Early Medieval Discussions of Prayer
The Place of Liturgical Poetry in the Prayer Service
One of the most significant changes in the evolution of the liturgy involved the place of liturgical poetry within the prayer service. Historically, prose prayers almost certainly preceded poetic prayers, but at a certain point, verse prayers, called piyyutim (liturgical poems), replaced significant portions of the existing prose texts. Some authorities, especially the Babylonian geonim, saw this as problematic and sought to suppress the use of piyyutim. But piyyutim were popular, and many Jewish communities, in particular the Palestinian ones, resisted efforts to eradicate them. Later geonim eventually accepted the inclusion of piyyutim, but, in a complicated process that took hundreds of years, the poems became additions to, rather than replacements for, the prose liturgy.
Karaite Prayers
The Karaites had their own strong views about the forms in which the liturgy should appear, and their opinions differed radically from those of the Rabbanites. Early Karaites ruled that prayer should be exclusively in the form of passages drawn from the biblical book of Psalms, although later Karaites came also to advocate for the use of piyyutim, which meant that Karaites began to compose their own.

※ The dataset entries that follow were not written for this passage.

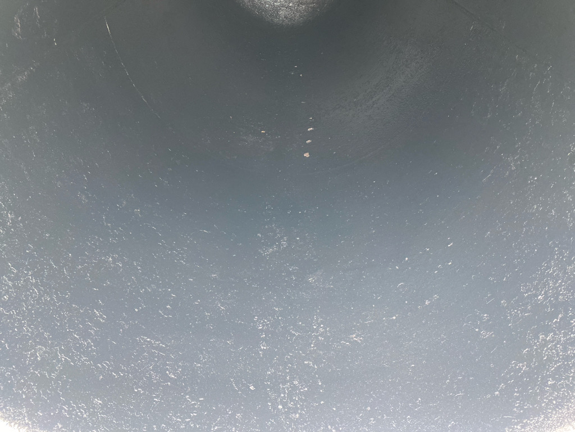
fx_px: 432
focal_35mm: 26
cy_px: 216
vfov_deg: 53.1
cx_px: 288
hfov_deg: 67.3
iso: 320
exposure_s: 1/60
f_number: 1.8
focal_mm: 4.25
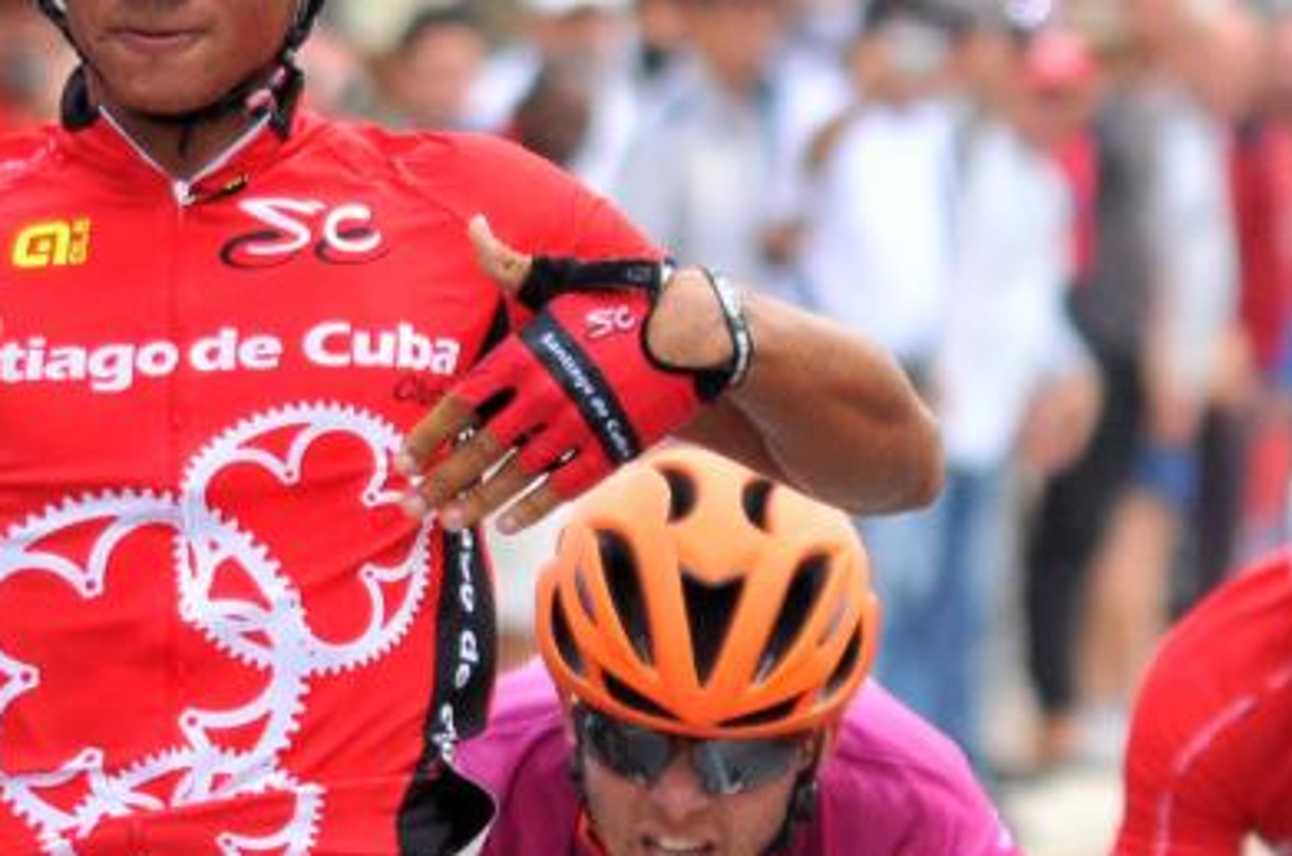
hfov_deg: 3.0
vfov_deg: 2.0
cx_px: 205
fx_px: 24652
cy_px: 701
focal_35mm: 688
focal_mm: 175
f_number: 5
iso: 640
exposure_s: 1/1000
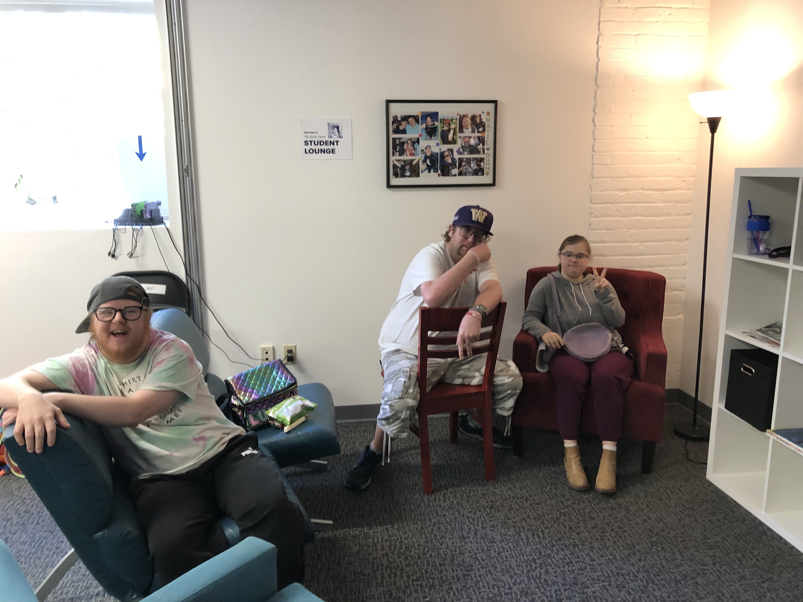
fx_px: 650
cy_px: 301
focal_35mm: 28
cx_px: 402
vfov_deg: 49.7
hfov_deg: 63.4
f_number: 1.8
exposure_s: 1/15
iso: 50
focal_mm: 3.99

The Development of the Prayer Service
This period saw struggles over the proper shape of the prayer service—and some of the rationalizations and justifications those struggles elicited from Jewish scholars, along with some of the legal norms surrounding prayer that developed. The prayer service, in fact, was the recurring object of self-reflective discussions on issues ranging from the purpose of prayer to how one balances normative law and local custom. As part of this process, Jews occasionally composed discussions of the proper times and appropriate languages for prayer, including instructions on how to prostrate oneself during prayer.